Повсюду встают ночные призраки, какие-то кошмарные блики, тайными ночными тропами пробираются образы замученных, над ними слетаются упыри… «Все сбились с панталыку, все скучают от безделия»… Кругом – гроба, наполненные гнилью… Кругом – лживая жизнь, покрытая жирными румянами, которые нужно, нужно стереть! И нет отрады, нет покоя – летит, жужжит, торопится волчок…

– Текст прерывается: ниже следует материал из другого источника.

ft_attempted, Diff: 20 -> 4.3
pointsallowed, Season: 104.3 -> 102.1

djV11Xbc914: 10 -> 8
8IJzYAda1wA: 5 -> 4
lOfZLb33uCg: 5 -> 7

Пускай зовут: «Забудь, поэт!

Вернись в красивые уюты!»

Нет! Лучше сгинуть в стуже лютой.

Уюта – нет. Покоя – нет[124].

И, окруженный метелями, пронизанный пустотой, погруженный в бред и мрак, поэт, не забывший незабвенное, прибегает к Ней, знающей «дальней цели путеводительный маяк», и просит помощи, творческой защиты:

Чтобы распутица ночная

От родины не увела…[125]

И, конечно, она его не увела от родины – эта тяжкая ночная распутица, эта «мгла ночная и зарубежная», которую он ощущал, но не хотел бояться. И уже через несколько лет, овеянный освободительным дыханием войны, первой молнией начавшейся грозы, – недаром с радостной, тихой грустью признается он:

Да, ночные пути роковые

Развели нас и вновь свели.

И опять мы к тебе, Россия,

Добрели из чужой земли!..[126]

Сквозь пустоту и холод грядущих дней в его глазах мерцает луч благого обетования. Он верит – новый век взойдет средь всех несчастных поколений. Вспоенная кровью, созреет новая любовь. Как начинается пора цветения земных злаков, так всколосится и поле истории – «не миновать Господня лета благоприятного – и нам»…

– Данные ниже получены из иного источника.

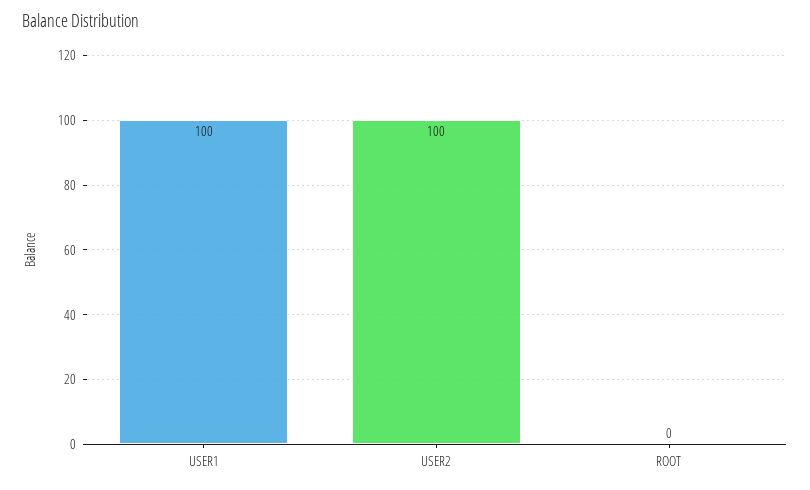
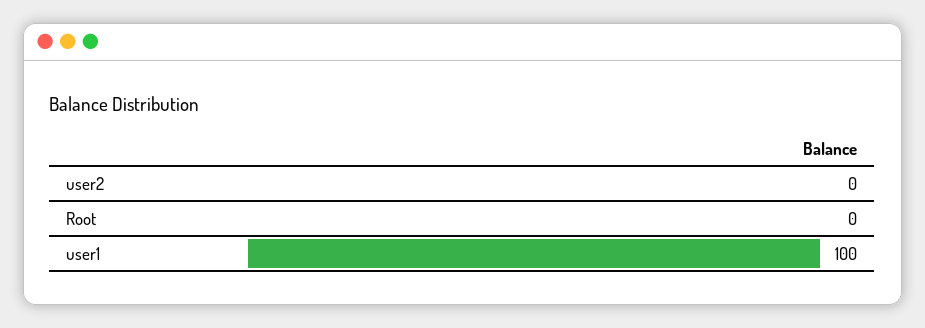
USER2: 100 -> 0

Пустота этих душных годов предгрозовья была, в сущности, напряженной тоской ожиданья, «неотступным чувством катастрофы». «Ангел бури – Азраил» – непрестанно жег своими светящими очами мистическое сознание поэта, жившего Россией, музыкой русского духа. Недаром же за девять лет до революционного циклона, закружившего Россию, доклад свой «Стихия и культура», прочитанный в петербургском религиозно-философском обществе, Блок заканчивает следующими пророческими строками:

«…Мы переживаем страшный кризис. Мы еще не знаем в точности, каких нам ждать событий, но в сердце нашем уже отклонилась стрелка сейсмографа. Мы видим себя уже как бы на фоне зарева, на легком, кружевном аэроплане, высоко над землей; а под нами – громыхающая и огнедышащая гора, по которой за тучами пепла ползут, освобождаясь, ручьи раскаленной лавы».

Если только возлюбит русский Россию, – возлюбит и все, что ни есть в России. К этой любви нас ведет теперь сам Бог.

Гоголь (Процитировано Блоком в статье «Народ и интеллигенция»).

Таков психологический фон, на котором несравненным, гениальным рисунком выступают «Двенадцать» и «Скифы».